- **TEXTO EXTRAÍDO**
Apesar do projeto terminar em setembro, a ideia dos especialistas é “acompanhar a longo prazo” estes doentes, que têm de ter mais de 18 anos e, preferencialmente, estar a ser seguidos pelas unidades hospitalares.

O processo de recrutamento está centrado em doentes que estão em seguimento nestas duas instituições, mas, se houver pessoas da comunidade que também querem ser seguidas basta comunicar ao instituto”, adiantou o especialista.

À Lusa, o especialista adiantou que o objetivo deste projeto, que recebeu um financiamento de 10 mil euros, é que a ferramenta digital “Brain on Track” possa ser utilizada noutras zonas do país.

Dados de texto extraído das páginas
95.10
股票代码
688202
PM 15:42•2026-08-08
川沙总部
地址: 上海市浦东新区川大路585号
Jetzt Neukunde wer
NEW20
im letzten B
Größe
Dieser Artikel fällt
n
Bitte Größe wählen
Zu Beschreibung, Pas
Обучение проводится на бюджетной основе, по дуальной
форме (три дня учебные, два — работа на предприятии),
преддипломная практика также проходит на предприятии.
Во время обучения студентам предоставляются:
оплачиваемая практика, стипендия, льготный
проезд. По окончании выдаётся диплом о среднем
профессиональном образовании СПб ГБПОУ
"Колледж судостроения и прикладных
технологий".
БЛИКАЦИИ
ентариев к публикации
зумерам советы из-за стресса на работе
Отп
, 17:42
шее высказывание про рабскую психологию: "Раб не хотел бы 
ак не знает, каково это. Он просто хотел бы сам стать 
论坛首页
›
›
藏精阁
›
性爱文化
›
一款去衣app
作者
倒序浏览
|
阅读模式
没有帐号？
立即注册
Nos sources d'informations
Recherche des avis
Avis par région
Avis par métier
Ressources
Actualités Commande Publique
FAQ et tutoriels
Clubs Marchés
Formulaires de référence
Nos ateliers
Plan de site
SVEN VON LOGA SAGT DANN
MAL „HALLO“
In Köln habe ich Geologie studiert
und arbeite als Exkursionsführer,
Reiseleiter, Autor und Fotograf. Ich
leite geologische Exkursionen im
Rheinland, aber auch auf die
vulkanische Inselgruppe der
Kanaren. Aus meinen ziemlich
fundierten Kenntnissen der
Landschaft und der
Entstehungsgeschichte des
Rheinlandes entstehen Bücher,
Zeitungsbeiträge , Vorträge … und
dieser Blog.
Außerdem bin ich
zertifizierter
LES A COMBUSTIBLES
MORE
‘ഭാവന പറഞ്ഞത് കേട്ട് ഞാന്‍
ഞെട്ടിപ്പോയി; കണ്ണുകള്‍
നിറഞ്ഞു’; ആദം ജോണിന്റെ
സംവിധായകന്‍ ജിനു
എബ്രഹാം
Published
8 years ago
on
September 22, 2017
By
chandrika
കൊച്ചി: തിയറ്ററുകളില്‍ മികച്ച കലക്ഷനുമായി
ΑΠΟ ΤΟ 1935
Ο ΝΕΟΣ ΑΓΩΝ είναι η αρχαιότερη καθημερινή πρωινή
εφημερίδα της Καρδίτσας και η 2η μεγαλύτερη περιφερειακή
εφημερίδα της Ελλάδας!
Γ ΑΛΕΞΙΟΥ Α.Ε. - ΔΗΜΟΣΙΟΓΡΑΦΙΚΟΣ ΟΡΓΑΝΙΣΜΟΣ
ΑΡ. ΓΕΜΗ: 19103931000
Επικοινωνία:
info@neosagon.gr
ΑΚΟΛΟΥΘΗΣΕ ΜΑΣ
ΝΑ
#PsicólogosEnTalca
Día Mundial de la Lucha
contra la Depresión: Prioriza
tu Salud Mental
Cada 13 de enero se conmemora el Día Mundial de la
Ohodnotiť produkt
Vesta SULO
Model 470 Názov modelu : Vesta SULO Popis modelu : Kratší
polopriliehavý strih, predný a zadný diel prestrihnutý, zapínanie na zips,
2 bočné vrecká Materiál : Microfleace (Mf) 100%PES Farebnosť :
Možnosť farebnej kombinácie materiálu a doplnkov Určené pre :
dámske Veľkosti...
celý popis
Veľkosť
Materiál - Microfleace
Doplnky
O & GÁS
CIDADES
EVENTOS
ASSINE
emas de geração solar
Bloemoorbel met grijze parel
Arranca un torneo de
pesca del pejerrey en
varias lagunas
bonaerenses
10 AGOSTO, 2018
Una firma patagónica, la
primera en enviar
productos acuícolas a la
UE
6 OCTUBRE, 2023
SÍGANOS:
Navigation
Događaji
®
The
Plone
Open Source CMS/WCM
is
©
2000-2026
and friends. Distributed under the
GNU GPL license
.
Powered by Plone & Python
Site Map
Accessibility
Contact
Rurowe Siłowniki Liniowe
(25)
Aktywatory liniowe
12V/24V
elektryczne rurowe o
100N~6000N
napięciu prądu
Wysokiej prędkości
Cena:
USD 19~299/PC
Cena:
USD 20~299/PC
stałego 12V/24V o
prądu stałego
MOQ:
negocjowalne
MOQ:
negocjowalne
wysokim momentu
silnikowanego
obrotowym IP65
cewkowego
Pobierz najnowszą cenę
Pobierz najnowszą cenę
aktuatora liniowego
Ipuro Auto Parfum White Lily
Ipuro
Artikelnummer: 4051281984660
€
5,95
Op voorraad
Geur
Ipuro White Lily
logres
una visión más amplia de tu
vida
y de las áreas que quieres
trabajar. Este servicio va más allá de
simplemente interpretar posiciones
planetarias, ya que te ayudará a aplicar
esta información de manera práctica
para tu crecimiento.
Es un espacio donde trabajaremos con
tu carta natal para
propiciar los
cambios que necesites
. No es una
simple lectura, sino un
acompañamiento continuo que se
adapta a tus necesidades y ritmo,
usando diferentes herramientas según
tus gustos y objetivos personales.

- **TAREFA A**
Traduza para inglês esta frase do texto sobre o projeto Brain on Track: "À Lusa, o especialista adiantou que o objetivo deste projeto, que recebeu um financiamento de 10 mil euros, é que a ferramenta digital “Brain on Track” possa ser utilizada noutras zonas do país."
- **TAREFA B**
Retome o texto sobre o projeto Brain on Track a partir da última frase apresentada.

- **RESPOSTA A**
Speaking to Lusa, the specialist said that the goal of this project, which received 10,000 euros in funding, is for the digital tool “Brain on Track” to be used in other parts of the country.

- **RESPOSTA B**
“O objetivo é disponibilizar a ferramenta a todo e qualquer outro centro que partilha desta necessidade. No final do projeto, se houver um centro em Lisboa ou no Algarve que quer seguir a mesma metodologia, pode usar a ferramenta para essa finalidade”, concluiu.

A iniciativa Gulbenkian Soluções Digitais, lançada no âmbito da pandemia de Covid-19, vai financiar 19 projetos orientados para a promoção da saúde pública, com um total de 200 mil euros.

Portugal contabiliza 820 mortos associados à Covid-19 em 22.353 casos confirmados de infeção, segundo o boletim diário da Direção-Geral da Saúde (DGS) sobre a pandemia.